Every line from the one with "1 184.89 р." to the final line of the records should be printed exactly as it is, with pictures left out.
━━━━━━━━
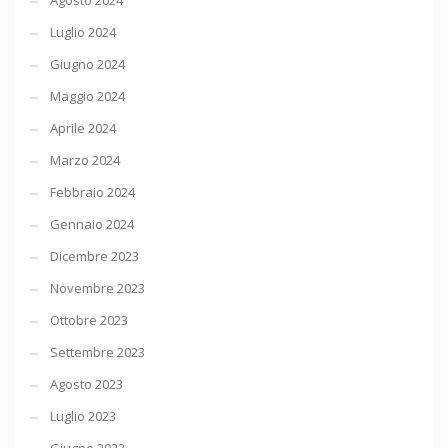
Agosto 2024
Luglio 2024
Giugno 2024
Maggio 2024
Aprile 2024
Marzo 2024
Febbraio 2024
Gennaio 2024
Dicembre 2023
Novembre 2023
Ottobre 2023
Settembre 2023
Agosto 2023
Luglio 2023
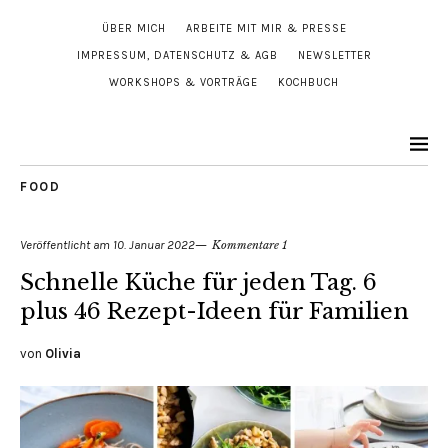
ÜBER MICH
ARBEITE MIT MIR & PRESSE
IMPRESSUM, DATENSCHUTZ & AGB
NEWSLETTER
WORKSHOPS & VORTRÄGE
KOCHBUCH
FOOD
Veröffentlicht am
10. Januar 2022
Kommentare 1
Schnelle Küche für jeden Tag. 6
plus 46 Rezept-Ideen für Familien
von
Olivia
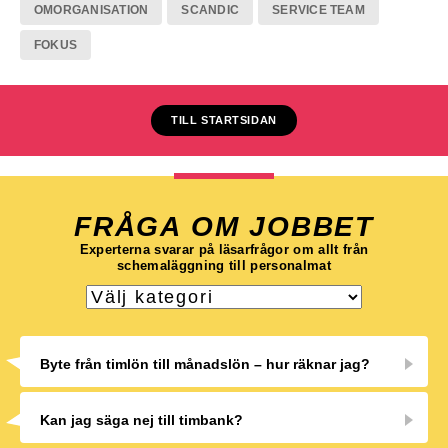
OMORGANISATION
SCANDIC
SERVICE TEAM
FOKUS
TILL STARTSIDAN
FRÅGA OM JOBBET
Experterna svarar på läsarfrågor om allt från
schemaläggning till personalmat
Byte från timlön till månadslön – hur räknar jag?
Kan jag säga nej till timbank?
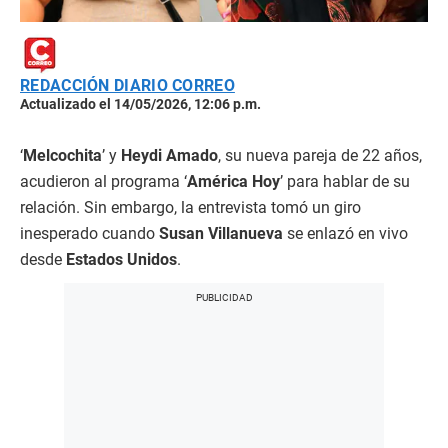
REDACCIÓN DIARIO CORREO
Actualizado el 14/05/2026, 12:06 p.m.
‘
Melcochita
’ y
Heydi Amado
, su nueva pareja de 22 años,
acudieron al programa ‘
América Hoy
’ para hablar de su
relación. Sin embargo, la entrevista tomó un giro
inesperado cuando
Susan Villanueva
se enlazó en vivo
desde
Estados Unidos
.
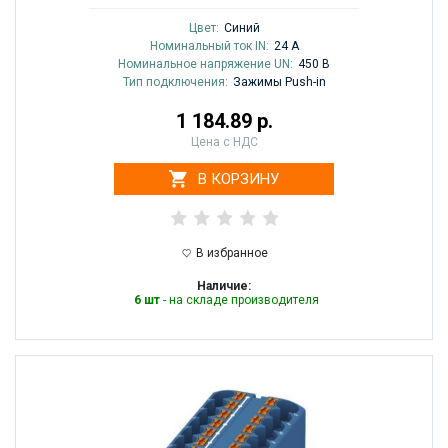
Цвет:
Синий
Номинальный ток IN:
24 A
Номинальное напряжение UN:
450 В
Тип подключения:
Зажимы Push-in
1 184.89 р.
Цена с НДС
В КОРЗИНУ
В избранное
Наличие:
6 шт
- на складе производителя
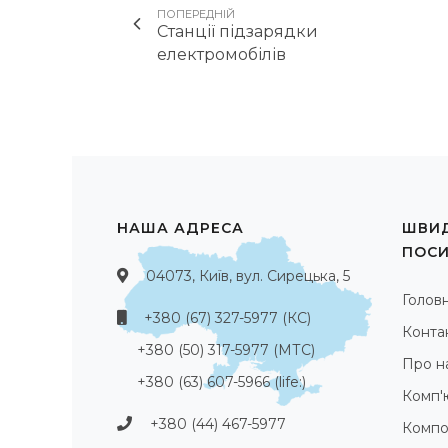
ПОПЕРЕДНІЙ
Станції підзарядки
електромобілів
НАША АДРЕСА
ШВИД
ПОС
04073, Київ, вул. Сирецька, 5
Голов
+380 (67) 327-5977 (КС)
Конта
+380 (50) 317-5977 (МТС)
Про н
+380 (63) 607-5966 (life:)
Комп'
+380 (44) 467-5977
Компо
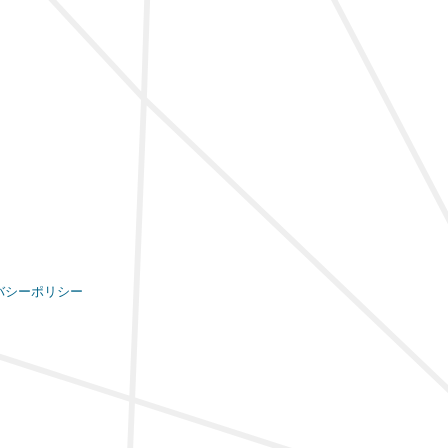
バシーポリシー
━━━━━━━━
* **Response for this exercise**:
1 184.89 р.
Цена с НДС
В КОРЗИНУ
В избранное
Наличие:
6 шт
- на складе производителя
ПОПЕРЕДНІЙ
Станції підзарядки
електромобілів
НАША АДРЕСА
ШВИД
ПОС
04073, Київ, вул. Сирецька, 5
Голов
+380 (67) 327-5977 (КС)
Конта
+380 (50) 317-5977 (МТС)
Про н
+380 (63) 607-5966 (life:)
Комп'
+380 (44) 467-5977
Компо
バシーポリシー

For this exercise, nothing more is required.